2. Security policies: TLS/mTLS, WAF, authN/Z, keys/JWKS.
3. Reliability: timeouts, retrays, idempotency, circuit-breaker.
4. Observability: logs/metrics/traces, correlation.
5. Cache/perf: edge/micro-cache, compression, connection pools.
6. Payment routing: rules, tests, monitoring.
7. Releases: canary/shadow, kill-switch, rollback plan.

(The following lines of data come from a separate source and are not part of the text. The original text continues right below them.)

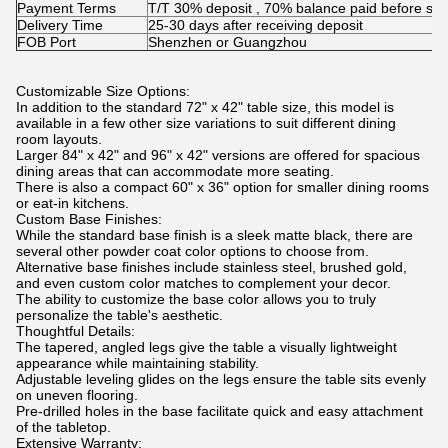
Payment Terms
T/T 30% deposit , 70% balance paid before shi
Delivery Time
25-30 days after receiving deposit
FOB Port
Shenzhen or Guangzhou
Customizable Size Options:
In addition to the standard 72" x 42" table size, this model is
available in a few other size variations to suit different dining
room layouts.
Larger 84" x 42" and 96" x 42" versions are offered for spacious
dining areas that can accommodate more seating.
There is also a compact 60" x 36" option for smaller dining rooms
or eat-in kitchens.
Custom Base Finishes:
While the standard base finish is a sleek matte black, there are
several other powder coat color options to choose from.
Alternative base finishes include stainless steel, brushed gold,
and even custom color matches to complement your decor.
The ability to customize the base color allows you to truly
personalize the table's aesthetic.
Thoughtful Details:
The tapered, angled legs give the table a visually lightweight
appearance while maintaining stability.
Adjustable leveling glides on the legs ensure the table sits evenly
on uneven flooring.
Pre-drilled holes in the base facilitate quick and easy attachment
of the tabletop.
Extensive Warranty:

8. Compliance/geo: country filters, data storage, age.
Final cheat sheet
Strict perimeter (TLS/mTLS, WAF, limits) + managed traffic (retrai, circuit, canary).
Validation and transformations at the edge of the → are less than defects "inside."
Observability with trace-id and PII masks is not an option, but a standard.
Smart payment routing and compliance geo are critical for iGaming.
Versioning and deprivation policy - predictability for partners.